I could feel the suction pulling me under. My feet, my knees, waist, torso. Within the blink of an eye, my arms and head were barely above water, in front of the raft, fingers locked in a death grip on the several ropes, the rest of me below, under, stuck. The laughing in the raft had turned to shrieking panic as they tried to pry me out from going under, and began to realize they were failing.

Over the din of the rapids and water, I heard – maybe just saw – the guide telling me to let go, let go. Telling me he was sorry. My memory goes white; I think, I remember, looking for my ex-husband, looking at his pale face, whispering I was sorry, but maybe that’s just a false memory, maybe it’s just intent. What I do know is that I let go.

I took a deep breath, and I let go. And like a hand had reached from the depths, I was pulled down and under. I could feel the raft against my skin, my face, I could feel the bumps that I realized were bodies above me, pressing down, and rocks below pressing up. Opening my eyes, I could see nothing but the yellow raft through water.

There was such an impulse to breathe.

And then the river turned, the raft lifted just slightly, and without thinking, I pushed off and shot out from under the raft, several feet away and off to the side. I oriented myself feet first and went into a dead-man’s float, looking up just long enough to waive to the raft and to note I was about to go down the worst of the rapids without the protection of the raft.

I closed my eyes, sun on my face and water around me, and relaxed into the experience. If I was going to do this the hard way, I was going to enjoy as much of it as I could – and I did. There is nothing like feeling the power of the river and the water around you, just you and nature, alone yet so caught up in a greater whole.

I bounced and bobbed, but always kept my feet pointing down river. The rocks took their toll, bashing and bruising and slicing me open; wounds I only noticed later. And just as suddenly as it all began, it was over, and I was floating lazily on my back on a still, smooth, quiet section of river.

A moment later I heard the splashing, frantic paddling, and the raft reappeared, everyone pulling towards me, pulling me in, touching me, hugging me, making sure I was alert and oriented, had not hit my head, was not seriously injured.

That I could breathe.

the hardest thing in this world is to… trust in it?

I think that perhaps the hardest thing in this world is not to live in it, is not to be trustworthy, but simply to trust.

To trust is a daily requirement.

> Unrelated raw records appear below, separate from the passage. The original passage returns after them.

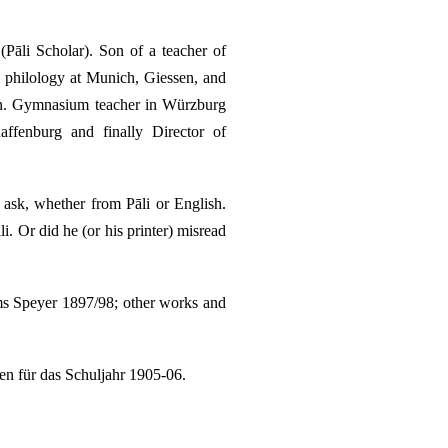
āli Scholar). Son of a teacher of
 philology at Munich, Giessen, and
en. Gymnasium teacher in Würzburg
fenburg and finally Director of
 ask, whether from Pāli or English.
. Or did he (or his printer) misread
ms Speyer 1897/98; other works and
n für das Schuljahr 1905-06.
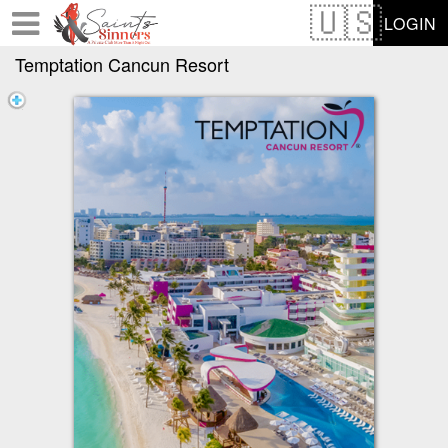
Test a string.
LOGIN
Temptation Cancun Resort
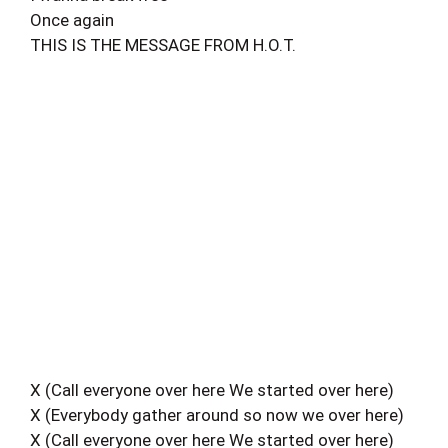
Once again
THIS IS THE MESSAGE FROM H.O.T.
X (Call everyone over here We started over here)
X (Everybody gather around so now we over here)
X (Call everyone over here We started over here)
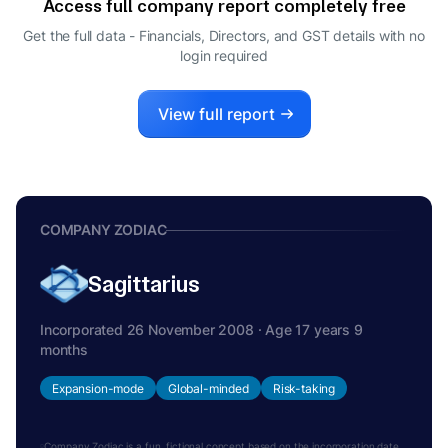
Access full company report completely free
ARVIND UPPAL
A
Get the full data - Financials, Directors, and GST details
with no
DIRECTOR
login required
View full report
COMPANY ZODIAC
Sagittarius
Incorporated 26 November 2008 · Age 17 years 9
months
Expansion-mode
Global-minded
Risk-taking
Company Zodiac is a fun, fictional concept based on the incorporation date.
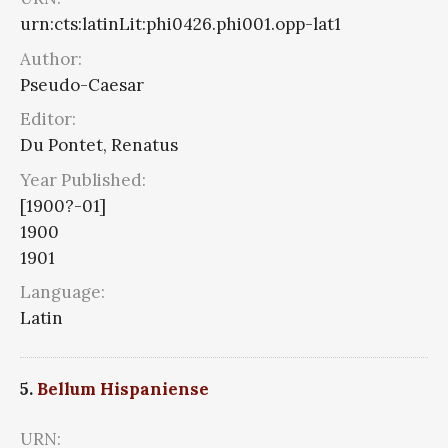
urn:cts:latinLit:phi0426.phi001.opp-lat1
Author:
Pseudo-Caesar
Editor:
Du Pontet, Renatus
Year Published:
[1900?-01]
1900
1901
Language:
Latin
5.
Bellum Hispaniense
URN:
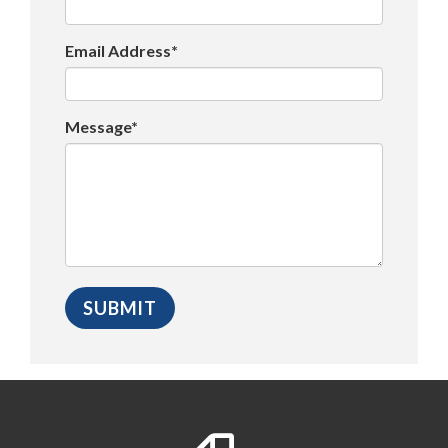
Email Address*
Message*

We trust our milk won’t be contaminated, that our cereal will just contain cereal (or our pet food won’t have pesticides), that the mailman will actually deliver our checks, that the person we opt to confide in over lunch won’t laugh, that our friends have our best interests at heart. We know the laws that require milk to be pasteurized, and our food to be inspected for and created in safety; it’s our trust in people that is so fascinating. Laws, although useful for setting up social contracts, cannot dictate things as minute as trust in an individual. Yet, as Alfonso Lingis notes, everywhere a person turns in the web of human activities, he touches upon solicitations to trust, a field of options of yes and no to be navigated, not in isolated decisions, but as part of a greater whole.

Hmm…I feel the sudden urge to re-read Goffman’s The Presentation of Self in Every Day Life.